These particular graphs were made with Alexa data, and Alexa did not have data for ComicGenesis yesterday.
After studying Buzz Comix, and to a lesser degree, other comics voting popularity sites, I concluded that they are dishonest and misleading. So of course I wanted to see how their traffic is running -- maybe spot a trend.
The bottom graph lists Buzz and some similar and less similar sites. They're all looking a bit grim, except for Belfry, which has a fine reputation with me. (They are the surging black line, bottom right.)
The major hosts are doing no better. Things are a bit jumbled now, with ComicSpace, Online and WCN merging... and merging, but the competitors who might have gained from the ComicSpace turmoil have lost ground instead. The merging sites were probably sharp in their day but look awful now, and the sluggish servers break the deal. I stopped updating on WCN months ago.
One thing WCN's owner Joey Manley said that impressed me is that he has learned to give other people involved with webcomics the "benefit of the doubt." That's just another version of the mile-in-your-moccasins saying, but for some reason when he said it, it helped me find balance in my interactions with some webcomics people. It freed me to be open to the possibility that if I saw things their way, I might overlook their faults. This allows me to save my venom for the small number who are real jerks while working more smoothly with the rest. Why an old homily from Joey would influence me so much is hard to say. I guess I was just ready to hear it.
And so Joey Manley and Josh Roberts, proprietors of the new ComicSpace, get the benefit of the doubt from me. With this benefit comes my best wishes for the new company, my inclination to be optimistic and a willingness to talk straight but offer help if needed.
The problem is, I think the comic host concept is in trouble.
People are taking control of their webcomics. They have unprecedented access to tools for analytic data, sites where they can build a beautiful home without knowing how to code, zero hassle free hosts (like Synthasite, for those wanting an example -- a company which is going to be offering what may be the best offer yet to comics, if plans develop).
If the new ComicSpace falls short on customizability, user friendliness, analytics, ad hosting, popular widgets, blogs, easy merchandising, design and anything else you've come to expect (and the prototype front page we've been shown is terrible), then it's not going to be a money maker.
It's possible that if it's reasonably popular, people will co-locate comics there for the publicity they might get, but if CS is not the primary domain then they will be competing with their own customers.

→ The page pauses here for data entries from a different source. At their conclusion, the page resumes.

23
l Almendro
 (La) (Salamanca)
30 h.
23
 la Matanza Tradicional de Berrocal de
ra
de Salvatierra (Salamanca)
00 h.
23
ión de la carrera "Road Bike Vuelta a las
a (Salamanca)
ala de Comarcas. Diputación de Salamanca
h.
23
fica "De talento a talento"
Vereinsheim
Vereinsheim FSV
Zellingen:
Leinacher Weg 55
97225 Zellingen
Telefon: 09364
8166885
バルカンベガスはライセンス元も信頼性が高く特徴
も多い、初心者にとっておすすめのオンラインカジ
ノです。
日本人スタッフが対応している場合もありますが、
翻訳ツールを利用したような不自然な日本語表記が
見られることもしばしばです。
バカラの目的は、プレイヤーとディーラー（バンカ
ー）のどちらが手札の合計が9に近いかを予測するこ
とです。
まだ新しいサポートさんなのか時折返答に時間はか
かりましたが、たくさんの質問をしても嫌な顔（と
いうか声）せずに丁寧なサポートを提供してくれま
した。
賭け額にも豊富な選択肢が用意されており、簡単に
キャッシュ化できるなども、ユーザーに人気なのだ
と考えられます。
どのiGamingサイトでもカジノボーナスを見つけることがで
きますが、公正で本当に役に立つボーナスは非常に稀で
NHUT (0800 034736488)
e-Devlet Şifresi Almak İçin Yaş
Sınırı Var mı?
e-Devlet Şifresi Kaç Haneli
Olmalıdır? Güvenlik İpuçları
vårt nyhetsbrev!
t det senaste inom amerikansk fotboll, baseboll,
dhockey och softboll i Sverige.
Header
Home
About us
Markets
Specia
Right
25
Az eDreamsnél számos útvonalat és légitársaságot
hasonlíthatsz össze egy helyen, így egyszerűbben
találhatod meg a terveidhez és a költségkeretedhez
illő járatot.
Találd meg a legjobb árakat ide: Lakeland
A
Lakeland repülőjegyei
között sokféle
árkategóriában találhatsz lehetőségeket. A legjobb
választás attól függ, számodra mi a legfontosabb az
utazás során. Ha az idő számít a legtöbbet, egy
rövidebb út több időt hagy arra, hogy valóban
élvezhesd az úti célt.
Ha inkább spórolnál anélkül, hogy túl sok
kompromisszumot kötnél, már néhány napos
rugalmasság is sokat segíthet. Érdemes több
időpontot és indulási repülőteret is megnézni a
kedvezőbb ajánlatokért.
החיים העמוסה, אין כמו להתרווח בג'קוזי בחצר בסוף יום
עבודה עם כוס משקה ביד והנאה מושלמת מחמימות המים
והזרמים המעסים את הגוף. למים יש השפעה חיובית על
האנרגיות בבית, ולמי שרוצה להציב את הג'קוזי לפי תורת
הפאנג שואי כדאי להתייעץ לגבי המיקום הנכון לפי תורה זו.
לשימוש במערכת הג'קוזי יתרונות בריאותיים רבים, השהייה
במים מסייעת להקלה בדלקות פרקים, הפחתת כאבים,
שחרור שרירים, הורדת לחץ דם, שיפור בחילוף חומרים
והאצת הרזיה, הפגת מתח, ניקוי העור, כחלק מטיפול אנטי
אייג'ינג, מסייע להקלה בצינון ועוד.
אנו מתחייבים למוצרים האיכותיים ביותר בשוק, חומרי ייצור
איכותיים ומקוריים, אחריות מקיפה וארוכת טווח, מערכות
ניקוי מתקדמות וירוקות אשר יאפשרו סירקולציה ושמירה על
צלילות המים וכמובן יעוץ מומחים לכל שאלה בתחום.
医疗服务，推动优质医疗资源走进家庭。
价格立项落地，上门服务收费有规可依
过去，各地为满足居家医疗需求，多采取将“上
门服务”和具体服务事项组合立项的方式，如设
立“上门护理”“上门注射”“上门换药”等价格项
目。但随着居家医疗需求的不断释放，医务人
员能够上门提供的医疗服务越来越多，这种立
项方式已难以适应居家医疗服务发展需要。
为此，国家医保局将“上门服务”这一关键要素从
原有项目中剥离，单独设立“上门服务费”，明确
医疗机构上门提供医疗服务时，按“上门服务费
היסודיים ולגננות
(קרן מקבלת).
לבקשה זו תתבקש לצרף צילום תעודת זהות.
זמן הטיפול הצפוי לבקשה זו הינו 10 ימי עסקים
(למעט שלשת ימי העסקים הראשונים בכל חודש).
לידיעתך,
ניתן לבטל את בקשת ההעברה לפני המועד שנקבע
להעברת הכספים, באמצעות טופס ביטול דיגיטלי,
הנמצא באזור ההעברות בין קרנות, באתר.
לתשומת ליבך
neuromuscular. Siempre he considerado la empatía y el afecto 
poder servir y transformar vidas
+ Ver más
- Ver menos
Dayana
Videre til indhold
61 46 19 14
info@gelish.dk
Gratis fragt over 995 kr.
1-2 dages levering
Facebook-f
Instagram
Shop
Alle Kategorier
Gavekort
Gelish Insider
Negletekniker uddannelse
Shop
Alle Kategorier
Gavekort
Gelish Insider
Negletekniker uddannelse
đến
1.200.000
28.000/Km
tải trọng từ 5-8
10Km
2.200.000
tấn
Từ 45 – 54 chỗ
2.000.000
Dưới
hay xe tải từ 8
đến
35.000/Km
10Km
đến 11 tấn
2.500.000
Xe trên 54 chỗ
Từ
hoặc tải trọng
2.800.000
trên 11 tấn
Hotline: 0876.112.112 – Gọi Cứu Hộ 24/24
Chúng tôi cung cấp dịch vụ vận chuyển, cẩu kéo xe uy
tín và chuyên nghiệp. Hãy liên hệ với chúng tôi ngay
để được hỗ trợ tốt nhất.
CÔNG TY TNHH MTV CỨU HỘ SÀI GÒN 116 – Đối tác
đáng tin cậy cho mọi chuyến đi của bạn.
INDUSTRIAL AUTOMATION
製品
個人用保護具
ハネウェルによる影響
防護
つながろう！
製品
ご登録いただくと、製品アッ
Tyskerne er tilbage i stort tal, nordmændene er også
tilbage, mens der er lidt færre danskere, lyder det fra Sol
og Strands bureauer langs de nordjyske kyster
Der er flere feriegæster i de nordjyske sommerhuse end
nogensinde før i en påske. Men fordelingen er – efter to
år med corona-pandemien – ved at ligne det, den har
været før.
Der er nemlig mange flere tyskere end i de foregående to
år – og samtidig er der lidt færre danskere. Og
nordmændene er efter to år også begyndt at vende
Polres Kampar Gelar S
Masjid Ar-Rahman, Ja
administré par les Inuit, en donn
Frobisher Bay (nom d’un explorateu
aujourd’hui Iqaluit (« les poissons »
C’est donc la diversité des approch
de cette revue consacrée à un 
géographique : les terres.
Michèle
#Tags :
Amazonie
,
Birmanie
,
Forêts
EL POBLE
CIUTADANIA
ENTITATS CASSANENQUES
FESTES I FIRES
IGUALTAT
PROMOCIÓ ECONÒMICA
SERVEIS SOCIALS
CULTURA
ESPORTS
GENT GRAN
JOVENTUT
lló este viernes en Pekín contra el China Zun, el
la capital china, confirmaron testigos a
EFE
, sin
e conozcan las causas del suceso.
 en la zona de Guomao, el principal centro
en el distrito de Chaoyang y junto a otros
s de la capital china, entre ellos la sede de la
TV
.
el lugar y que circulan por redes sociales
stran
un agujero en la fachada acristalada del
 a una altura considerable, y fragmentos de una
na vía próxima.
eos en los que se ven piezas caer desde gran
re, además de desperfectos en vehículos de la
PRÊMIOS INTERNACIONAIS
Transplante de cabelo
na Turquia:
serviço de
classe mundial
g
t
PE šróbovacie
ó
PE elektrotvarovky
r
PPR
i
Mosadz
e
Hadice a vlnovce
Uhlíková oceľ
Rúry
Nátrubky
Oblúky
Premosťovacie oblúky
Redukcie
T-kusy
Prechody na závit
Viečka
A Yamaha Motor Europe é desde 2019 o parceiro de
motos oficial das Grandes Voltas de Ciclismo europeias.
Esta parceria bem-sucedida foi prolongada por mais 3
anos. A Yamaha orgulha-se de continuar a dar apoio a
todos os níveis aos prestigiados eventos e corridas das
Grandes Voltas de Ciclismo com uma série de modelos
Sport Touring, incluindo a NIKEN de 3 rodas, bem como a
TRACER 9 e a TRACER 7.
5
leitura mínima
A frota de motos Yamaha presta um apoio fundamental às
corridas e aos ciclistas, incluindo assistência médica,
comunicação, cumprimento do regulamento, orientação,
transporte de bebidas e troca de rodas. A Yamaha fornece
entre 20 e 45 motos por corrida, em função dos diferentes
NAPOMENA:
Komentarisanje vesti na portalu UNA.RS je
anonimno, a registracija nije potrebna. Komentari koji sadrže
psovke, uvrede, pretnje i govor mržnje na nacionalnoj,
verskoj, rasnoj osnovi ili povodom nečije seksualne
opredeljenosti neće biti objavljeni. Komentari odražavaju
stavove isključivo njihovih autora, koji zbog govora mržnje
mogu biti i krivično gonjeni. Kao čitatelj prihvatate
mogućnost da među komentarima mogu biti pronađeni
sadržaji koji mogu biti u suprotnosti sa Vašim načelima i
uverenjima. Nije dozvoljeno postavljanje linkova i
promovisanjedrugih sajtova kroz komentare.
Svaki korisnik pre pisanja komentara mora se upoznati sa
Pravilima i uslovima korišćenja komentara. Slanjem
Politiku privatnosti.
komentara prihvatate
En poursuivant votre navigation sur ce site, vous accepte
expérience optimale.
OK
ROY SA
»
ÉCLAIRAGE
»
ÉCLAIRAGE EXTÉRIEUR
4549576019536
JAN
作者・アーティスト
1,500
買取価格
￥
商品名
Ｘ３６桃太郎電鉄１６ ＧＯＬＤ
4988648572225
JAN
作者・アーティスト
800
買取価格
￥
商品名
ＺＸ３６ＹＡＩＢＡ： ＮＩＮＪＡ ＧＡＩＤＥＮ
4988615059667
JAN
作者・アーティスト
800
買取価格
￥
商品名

Within months, you'll be able to get a free, ad-free domain that snaps together like Legos, comes with outstanding customer service, offers a big array of features, with zero limits on bandwidth, a graphic editor and more. You can take your coding guy out behind the barn and shoot him. Even if ComicSpace matches that, who is going to provide customer service? I'm sorry guys, but it's not Joey and Josh. You don't even answer brief emails from friends, at least not without donning a mask of pain.
If the business model of webcomics is content + merchandise, your hub has to be tops, it has to be permanent, you have to own the domain, and you have to be able to customize it the way you want. The serious webcartoonists who are following the proven business model are not reliant on host sites, and the increasingly savvy newcomers, even those who see themselves as dark horse candidates for fame and fortune, are leaving nothing to chance. Meanwhile, the complaints of people who feel "stuck" on Drunk Duck and want their own site are being pasted in forums.
Perhaps someone will step forward and argue the case for mega-hosts. I'd be glad to listen.